§ Aim: Reproduce, word for word, everything in the entries below from the line containing "family: Sturnidae" down to the line containing "genus: Pseudomyrmex", including both of those lines and nothing else.

§ Collected data entries:
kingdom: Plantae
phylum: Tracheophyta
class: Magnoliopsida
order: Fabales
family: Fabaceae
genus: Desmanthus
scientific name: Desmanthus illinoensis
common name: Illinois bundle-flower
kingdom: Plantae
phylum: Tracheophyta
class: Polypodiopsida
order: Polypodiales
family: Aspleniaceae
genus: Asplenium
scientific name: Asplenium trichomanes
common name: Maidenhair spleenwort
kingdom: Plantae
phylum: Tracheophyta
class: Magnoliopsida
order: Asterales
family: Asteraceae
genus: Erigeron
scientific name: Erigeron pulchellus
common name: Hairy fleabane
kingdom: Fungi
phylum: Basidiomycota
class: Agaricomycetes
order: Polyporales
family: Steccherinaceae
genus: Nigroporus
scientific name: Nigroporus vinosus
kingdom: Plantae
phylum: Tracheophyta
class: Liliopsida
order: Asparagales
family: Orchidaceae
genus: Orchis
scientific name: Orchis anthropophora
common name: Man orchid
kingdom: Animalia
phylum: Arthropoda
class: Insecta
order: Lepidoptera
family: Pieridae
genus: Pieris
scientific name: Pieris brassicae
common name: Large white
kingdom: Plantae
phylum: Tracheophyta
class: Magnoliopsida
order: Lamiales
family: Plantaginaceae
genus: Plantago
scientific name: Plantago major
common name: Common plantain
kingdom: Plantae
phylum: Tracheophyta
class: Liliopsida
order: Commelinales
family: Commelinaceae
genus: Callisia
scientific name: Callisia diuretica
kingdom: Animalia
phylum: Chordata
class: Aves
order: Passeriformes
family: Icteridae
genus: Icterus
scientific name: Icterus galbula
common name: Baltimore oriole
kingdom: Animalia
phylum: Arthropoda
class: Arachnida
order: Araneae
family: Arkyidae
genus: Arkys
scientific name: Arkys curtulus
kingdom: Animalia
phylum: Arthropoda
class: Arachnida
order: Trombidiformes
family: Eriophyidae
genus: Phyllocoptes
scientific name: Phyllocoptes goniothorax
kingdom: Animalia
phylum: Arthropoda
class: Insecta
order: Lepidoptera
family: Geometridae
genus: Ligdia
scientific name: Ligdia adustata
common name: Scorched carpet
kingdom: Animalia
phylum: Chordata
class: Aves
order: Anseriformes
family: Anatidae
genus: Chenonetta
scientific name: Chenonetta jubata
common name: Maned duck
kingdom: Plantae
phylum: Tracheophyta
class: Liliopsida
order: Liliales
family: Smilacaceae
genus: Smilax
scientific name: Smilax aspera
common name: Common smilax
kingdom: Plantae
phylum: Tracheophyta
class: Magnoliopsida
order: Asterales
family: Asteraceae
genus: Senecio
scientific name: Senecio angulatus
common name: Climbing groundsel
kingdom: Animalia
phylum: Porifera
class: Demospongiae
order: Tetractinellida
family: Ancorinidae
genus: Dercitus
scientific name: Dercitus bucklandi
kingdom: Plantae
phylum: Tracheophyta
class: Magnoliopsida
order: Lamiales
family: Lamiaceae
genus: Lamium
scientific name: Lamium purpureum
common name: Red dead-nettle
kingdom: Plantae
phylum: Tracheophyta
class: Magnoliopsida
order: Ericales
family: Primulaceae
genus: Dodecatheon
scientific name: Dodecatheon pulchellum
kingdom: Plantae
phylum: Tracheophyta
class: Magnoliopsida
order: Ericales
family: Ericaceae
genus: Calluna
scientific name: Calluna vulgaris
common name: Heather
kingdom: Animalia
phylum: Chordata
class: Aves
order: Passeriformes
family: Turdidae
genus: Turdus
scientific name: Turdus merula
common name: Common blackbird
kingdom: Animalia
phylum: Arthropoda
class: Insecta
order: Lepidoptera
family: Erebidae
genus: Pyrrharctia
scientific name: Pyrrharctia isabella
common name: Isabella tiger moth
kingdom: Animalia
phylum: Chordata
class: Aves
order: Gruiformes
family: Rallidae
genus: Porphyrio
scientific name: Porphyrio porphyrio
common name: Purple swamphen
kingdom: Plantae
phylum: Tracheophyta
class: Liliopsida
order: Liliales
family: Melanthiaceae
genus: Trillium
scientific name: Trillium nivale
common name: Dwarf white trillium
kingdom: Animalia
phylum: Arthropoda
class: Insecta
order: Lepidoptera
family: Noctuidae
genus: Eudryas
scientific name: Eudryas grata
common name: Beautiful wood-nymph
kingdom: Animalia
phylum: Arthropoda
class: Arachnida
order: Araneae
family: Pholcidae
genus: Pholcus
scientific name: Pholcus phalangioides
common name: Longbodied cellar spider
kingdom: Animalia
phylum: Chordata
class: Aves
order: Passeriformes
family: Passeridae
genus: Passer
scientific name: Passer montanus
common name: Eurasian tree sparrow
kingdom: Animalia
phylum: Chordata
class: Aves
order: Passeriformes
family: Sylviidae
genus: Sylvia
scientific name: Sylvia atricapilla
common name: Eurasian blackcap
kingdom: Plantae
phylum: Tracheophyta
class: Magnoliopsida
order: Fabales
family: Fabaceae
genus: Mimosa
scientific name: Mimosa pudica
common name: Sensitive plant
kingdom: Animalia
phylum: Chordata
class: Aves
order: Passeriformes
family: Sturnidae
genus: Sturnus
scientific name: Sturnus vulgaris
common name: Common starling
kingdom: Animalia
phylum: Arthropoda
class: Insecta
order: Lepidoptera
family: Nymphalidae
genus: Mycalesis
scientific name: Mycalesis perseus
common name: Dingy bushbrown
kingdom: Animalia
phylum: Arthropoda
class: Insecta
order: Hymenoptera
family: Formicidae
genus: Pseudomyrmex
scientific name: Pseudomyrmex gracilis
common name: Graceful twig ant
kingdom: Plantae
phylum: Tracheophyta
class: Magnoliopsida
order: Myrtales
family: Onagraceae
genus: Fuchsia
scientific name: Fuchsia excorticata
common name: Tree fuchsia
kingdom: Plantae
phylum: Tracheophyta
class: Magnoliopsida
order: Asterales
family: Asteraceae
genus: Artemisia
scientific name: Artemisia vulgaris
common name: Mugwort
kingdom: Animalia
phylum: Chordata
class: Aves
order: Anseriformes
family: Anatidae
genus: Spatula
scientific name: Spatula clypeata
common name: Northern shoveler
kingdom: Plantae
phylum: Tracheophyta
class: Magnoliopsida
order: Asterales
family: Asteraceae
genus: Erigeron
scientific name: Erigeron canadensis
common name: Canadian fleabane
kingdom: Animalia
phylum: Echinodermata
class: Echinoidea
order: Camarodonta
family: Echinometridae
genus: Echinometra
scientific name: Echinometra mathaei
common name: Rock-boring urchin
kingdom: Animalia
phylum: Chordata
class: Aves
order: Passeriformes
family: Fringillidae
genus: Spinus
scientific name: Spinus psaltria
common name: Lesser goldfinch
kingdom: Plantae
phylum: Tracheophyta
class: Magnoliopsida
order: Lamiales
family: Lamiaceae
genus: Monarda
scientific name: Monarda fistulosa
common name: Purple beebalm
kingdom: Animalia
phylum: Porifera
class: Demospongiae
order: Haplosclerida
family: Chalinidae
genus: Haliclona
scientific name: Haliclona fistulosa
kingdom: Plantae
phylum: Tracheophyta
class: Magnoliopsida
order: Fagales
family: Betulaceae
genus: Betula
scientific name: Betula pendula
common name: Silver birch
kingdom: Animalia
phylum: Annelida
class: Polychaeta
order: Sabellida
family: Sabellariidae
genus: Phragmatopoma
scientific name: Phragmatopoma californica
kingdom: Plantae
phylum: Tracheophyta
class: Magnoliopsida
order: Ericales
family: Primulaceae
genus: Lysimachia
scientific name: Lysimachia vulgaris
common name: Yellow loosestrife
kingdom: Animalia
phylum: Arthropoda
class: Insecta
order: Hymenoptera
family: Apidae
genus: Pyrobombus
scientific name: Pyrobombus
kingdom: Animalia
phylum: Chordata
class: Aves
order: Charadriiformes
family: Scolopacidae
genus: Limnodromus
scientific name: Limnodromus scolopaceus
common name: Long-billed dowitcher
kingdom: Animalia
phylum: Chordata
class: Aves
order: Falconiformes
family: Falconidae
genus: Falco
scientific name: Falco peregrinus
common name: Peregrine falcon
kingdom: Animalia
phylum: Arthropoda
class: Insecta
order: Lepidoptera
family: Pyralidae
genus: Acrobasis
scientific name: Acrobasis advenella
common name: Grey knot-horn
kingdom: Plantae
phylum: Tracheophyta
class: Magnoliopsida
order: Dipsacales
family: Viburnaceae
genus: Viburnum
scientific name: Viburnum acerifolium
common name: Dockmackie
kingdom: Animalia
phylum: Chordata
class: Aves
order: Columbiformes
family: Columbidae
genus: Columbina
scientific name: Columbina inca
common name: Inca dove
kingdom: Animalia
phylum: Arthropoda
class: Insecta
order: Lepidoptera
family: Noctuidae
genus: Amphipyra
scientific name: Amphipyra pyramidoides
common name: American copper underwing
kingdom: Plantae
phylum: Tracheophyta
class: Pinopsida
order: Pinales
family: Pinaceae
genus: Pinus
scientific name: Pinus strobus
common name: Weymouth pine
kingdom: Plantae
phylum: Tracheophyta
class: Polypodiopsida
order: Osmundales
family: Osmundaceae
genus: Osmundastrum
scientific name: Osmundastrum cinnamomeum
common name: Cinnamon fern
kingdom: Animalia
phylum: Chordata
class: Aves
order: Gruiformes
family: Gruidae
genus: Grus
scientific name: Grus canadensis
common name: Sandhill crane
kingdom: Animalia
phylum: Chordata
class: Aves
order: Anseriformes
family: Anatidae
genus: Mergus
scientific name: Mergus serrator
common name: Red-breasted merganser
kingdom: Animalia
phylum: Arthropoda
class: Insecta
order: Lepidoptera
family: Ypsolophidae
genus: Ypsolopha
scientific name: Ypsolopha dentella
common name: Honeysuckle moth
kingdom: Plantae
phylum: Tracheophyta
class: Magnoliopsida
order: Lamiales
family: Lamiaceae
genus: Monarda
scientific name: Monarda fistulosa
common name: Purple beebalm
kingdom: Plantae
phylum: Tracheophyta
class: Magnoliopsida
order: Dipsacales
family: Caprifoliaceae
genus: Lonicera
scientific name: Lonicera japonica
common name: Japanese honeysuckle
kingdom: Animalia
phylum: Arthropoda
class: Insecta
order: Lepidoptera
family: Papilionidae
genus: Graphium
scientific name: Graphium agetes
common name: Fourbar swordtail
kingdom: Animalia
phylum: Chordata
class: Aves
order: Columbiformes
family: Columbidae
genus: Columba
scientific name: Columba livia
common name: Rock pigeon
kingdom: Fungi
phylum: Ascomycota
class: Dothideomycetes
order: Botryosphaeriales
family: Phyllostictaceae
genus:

§ Solution for this problem:
family: Sturnidae
genus: Sturnus
scientific name: Sturnus vulgaris
common name: Common starling
kingdom: Animalia
phylum: Arthropoda
class: Insecta
order: Lepidoptera
family: Nymphalidae
genus: Mycalesis
scientific name: Mycalesis perseus
common name: Dingy bushbrown
kingdom: Animalia
phylum: Arthropoda
class: Insecta
order: Hymenoptera
family: Formicidae
genus: Pseudomyrmex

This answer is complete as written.